In fact, he was not interested in jewelry at all, but was more conscious of the reflections he could see in the window of others on the street who had stopped to gaze into the windows of the fashionable shops. He did not want anybody following him this evening.

Captain Forstl had trained himself well in the covert techniques of tradecraft. He lingered in front of Rozet’s a moment longer, and then made his way along the Kohlmarkt to its intersection with Graben. Here it was all bustle and activity, with fiakers carrying passengers, the carriage tops down in the mild evening air, the horses’ hooves clopping against the cobbles. Shops were closing and people were heading home or to their favorite café or gasthaus. Handsome women in full-skirted silk dresses carried parasols, though the sun was already slowly setting. Some few younger women wore less formal clothing, dresses that seemed to cling to their bodies. A few of the men on the sidewalks wore boaters, though it was still a month until summer. Forstl wore a more conservative bowler. There was the smell of horse dung, coffee and perfume all mixed together on the Graben: a heady mixture that for Captain Forstl never failed to evoke the metropolis.

Graben soon intersected with Kaertnerstrasse, where he turned right, lingering for a moment in front of Lobmeyr’s to inspect the crystal and check once again for any followers. Then he made his way through a warren of small First District lanes, ducking into two different churches and quickly back out again by the same entrance, before he finally emerged on to the broad Ringstrasse at Park Ring. He crossed the thoroughfare and went into the Stadtpark, past the large pond and on to the quiet area around the Schubert Memorial where the meeting was scheduled.
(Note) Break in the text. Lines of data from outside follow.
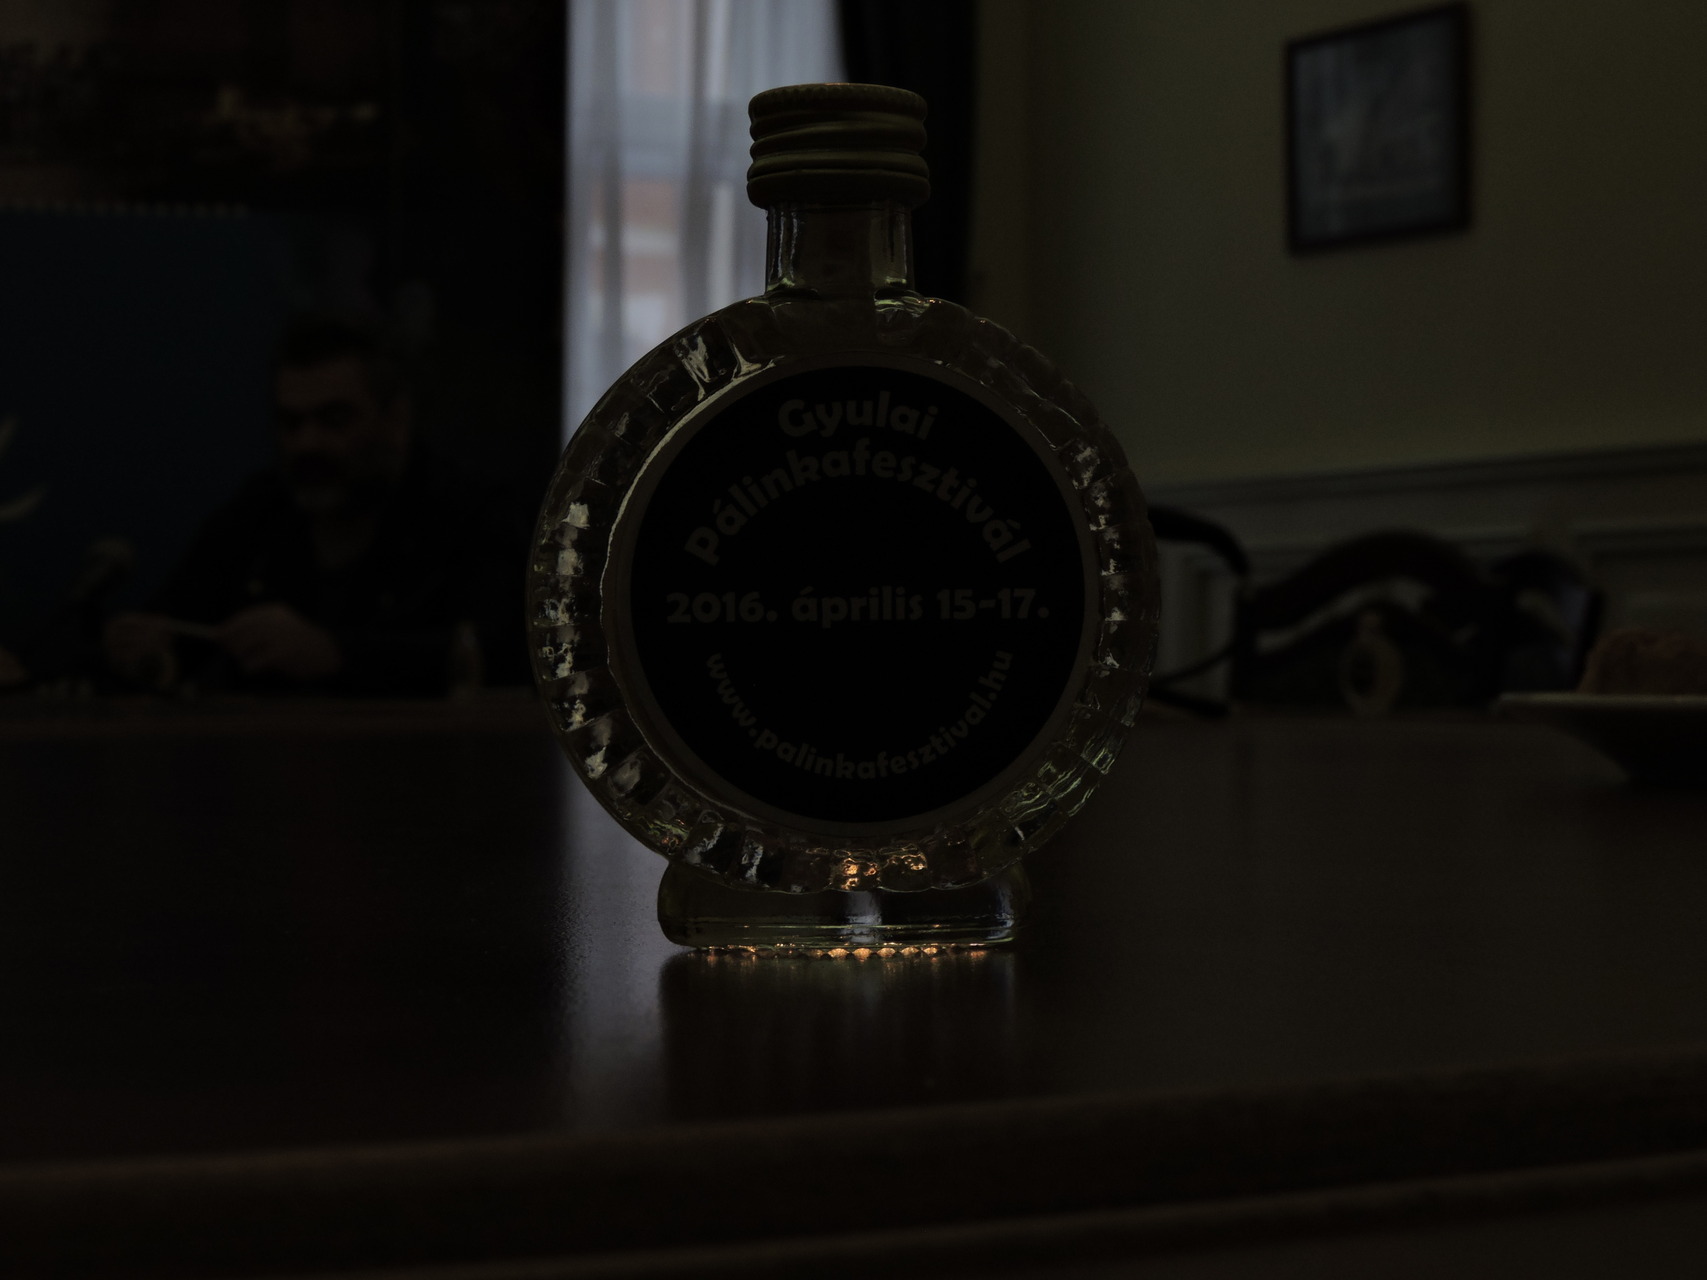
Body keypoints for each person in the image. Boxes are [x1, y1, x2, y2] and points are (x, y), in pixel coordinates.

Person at [105, 320, 529, 695]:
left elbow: (503, 653)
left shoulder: (470, 513)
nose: (306, 444)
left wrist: (336, 653)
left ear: (396, 420)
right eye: (290, 423)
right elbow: (177, 621)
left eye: (335, 420)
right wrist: (150, 650)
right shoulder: (261, 509)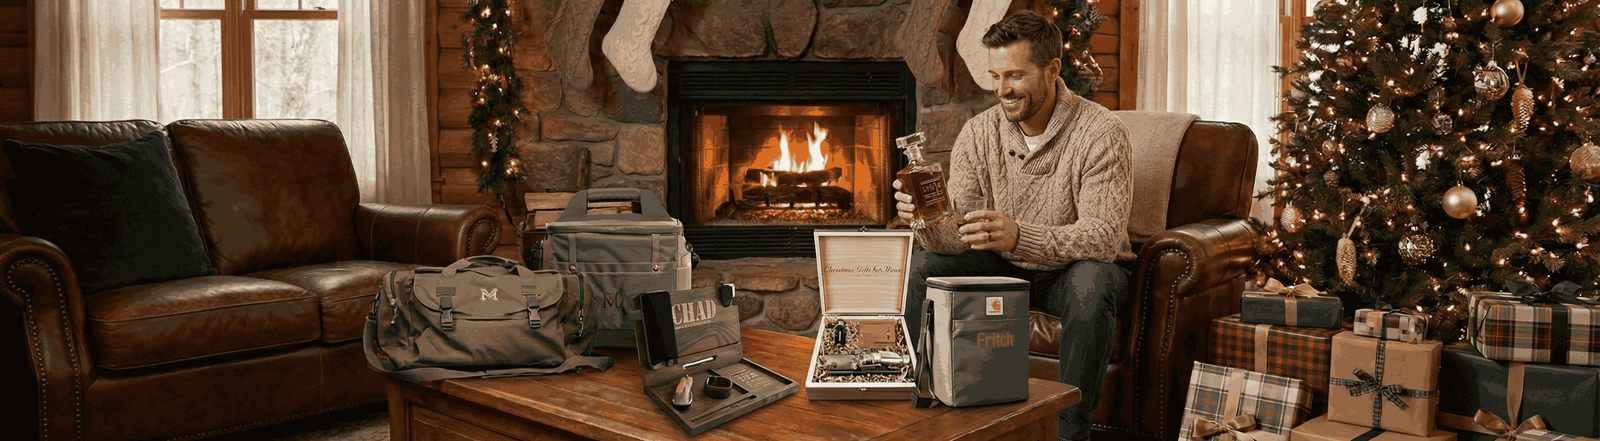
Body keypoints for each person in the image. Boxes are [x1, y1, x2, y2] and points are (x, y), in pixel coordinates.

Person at [894, 10, 1132, 441]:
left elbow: (1103, 236)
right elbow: (954, 238)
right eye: (996, 75)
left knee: (1091, 283)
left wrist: (1020, 235)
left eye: (1016, 76)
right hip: (1003, 267)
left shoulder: (1101, 132)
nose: (1002, 90)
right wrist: (925, 221)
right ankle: (916, 410)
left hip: (1077, 270)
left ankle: (1069, 433)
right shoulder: (978, 133)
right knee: (926, 265)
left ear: (1052, 69)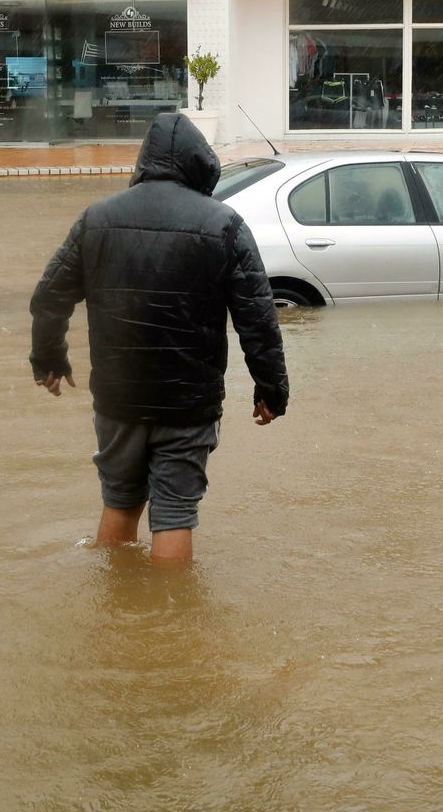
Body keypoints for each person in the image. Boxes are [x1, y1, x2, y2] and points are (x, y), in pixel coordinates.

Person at [30, 112, 289, 564]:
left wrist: (50, 360)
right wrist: (271, 391)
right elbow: (258, 319)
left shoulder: (97, 219)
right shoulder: (225, 225)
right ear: (199, 163)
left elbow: (49, 298)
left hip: (117, 399)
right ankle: (168, 624)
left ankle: (117, 611)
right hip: (188, 403)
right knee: (174, 512)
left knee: (120, 500)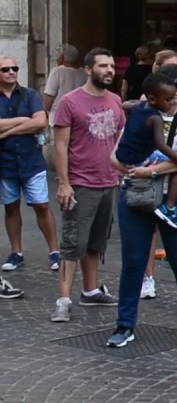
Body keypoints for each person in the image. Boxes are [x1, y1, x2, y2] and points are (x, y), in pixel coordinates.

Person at [108, 71, 177, 348]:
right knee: (133, 263)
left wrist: (150, 171)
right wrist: (134, 170)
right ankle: (124, 325)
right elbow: (115, 156)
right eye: (174, 85)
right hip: (136, 196)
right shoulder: (142, 114)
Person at [51, 48, 126, 322]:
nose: (109, 70)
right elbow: (60, 145)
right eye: (103, 66)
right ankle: (63, 300)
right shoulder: (70, 102)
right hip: (80, 183)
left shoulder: (116, 100)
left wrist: (122, 171)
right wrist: (64, 183)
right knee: (73, 243)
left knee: (96, 242)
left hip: (109, 182)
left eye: (112, 66)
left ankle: (91, 290)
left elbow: (120, 139)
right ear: (88, 69)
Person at [0, 55, 61, 273]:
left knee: (41, 205)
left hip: (31, 161)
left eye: (14, 68)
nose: (11, 72)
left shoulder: (30, 95)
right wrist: (23, 121)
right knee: (11, 207)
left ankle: (54, 251)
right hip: (5, 162)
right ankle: (16, 252)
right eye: (5, 69)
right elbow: (33, 121)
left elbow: (41, 122)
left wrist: (6, 131)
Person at [115, 73, 177, 229]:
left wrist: (140, 102)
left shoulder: (139, 107)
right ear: (153, 99)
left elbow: (125, 104)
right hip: (139, 158)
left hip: (123, 155)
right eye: (168, 99)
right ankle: (169, 207)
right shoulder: (155, 118)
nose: (172, 102)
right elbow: (161, 145)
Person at [42, 44, 88, 123]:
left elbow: (48, 98)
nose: (56, 59)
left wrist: (47, 111)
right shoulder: (84, 73)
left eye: (58, 56)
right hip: (78, 117)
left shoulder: (57, 71)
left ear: (62, 57)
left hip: (59, 117)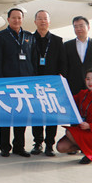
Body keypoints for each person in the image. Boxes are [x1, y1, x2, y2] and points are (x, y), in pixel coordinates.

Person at [0, 8, 35, 157]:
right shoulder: (1, 37)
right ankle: (4, 147)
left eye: (19, 18)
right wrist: (0, 82)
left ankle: (19, 146)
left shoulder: (29, 37)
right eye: (13, 18)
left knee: (21, 116)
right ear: (8, 19)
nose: (16, 20)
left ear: (22, 19)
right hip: (6, 83)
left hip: (24, 84)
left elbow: (33, 59)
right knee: (5, 116)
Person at [30, 10, 67, 157]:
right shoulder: (29, 39)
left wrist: (60, 80)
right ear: (35, 22)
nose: (42, 21)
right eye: (39, 18)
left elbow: (63, 63)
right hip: (34, 84)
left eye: (45, 18)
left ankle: (49, 145)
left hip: (52, 86)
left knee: (52, 116)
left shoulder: (57, 41)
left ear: (49, 22)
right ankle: (37, 143)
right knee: (36, 115)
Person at [57, 68, 92, 164]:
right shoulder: (83, 94)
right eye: (88, 79)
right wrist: (61, 84)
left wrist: (90, 126)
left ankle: (91, 153)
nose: (90, 82)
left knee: (69, 132)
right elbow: (68, 100)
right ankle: (88, 149)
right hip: (83, 130)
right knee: (61, 147)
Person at [64, 16, 92, 96]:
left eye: (81, 26)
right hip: (73, 85)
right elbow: (65, 66)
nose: (78, 29)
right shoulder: (67, 45)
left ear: (88, 27)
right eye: (76, 27)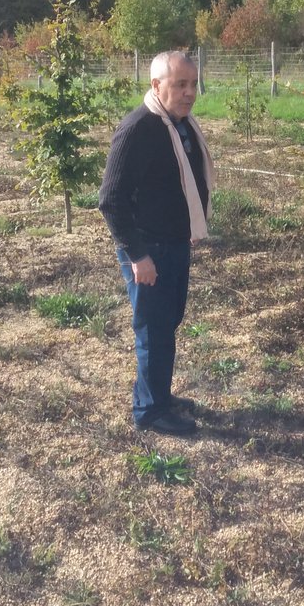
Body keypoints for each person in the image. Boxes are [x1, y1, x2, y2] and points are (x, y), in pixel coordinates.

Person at [99, 51, 215, 436]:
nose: (189, 93)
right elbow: (110, 199)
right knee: (153, 329)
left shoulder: (180, 125)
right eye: (180, 84)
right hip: (149, 250)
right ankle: (149, 412)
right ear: (156, 85)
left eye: (193, 84)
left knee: (167, 324)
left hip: (175, 243)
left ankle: (159, 396)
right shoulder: (139, 129)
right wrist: (138, 255)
Much simpler than their initial meeting. Then Forstl had been led a merry chase up and down the Vienna Woods at Mödling, following the hand-drawn map of an anonymous correspondent who had sent Forstl a letter threatening to expose him for certain irregularities. And those he had to keep secret at all costs.

That day had been foggy, and Schmidt had appeared suddenly out of the mist as if a phantom materializing in front of Forstl’s very eyes. One moment Forstl was alone in the woods, the next he was joined by a specter.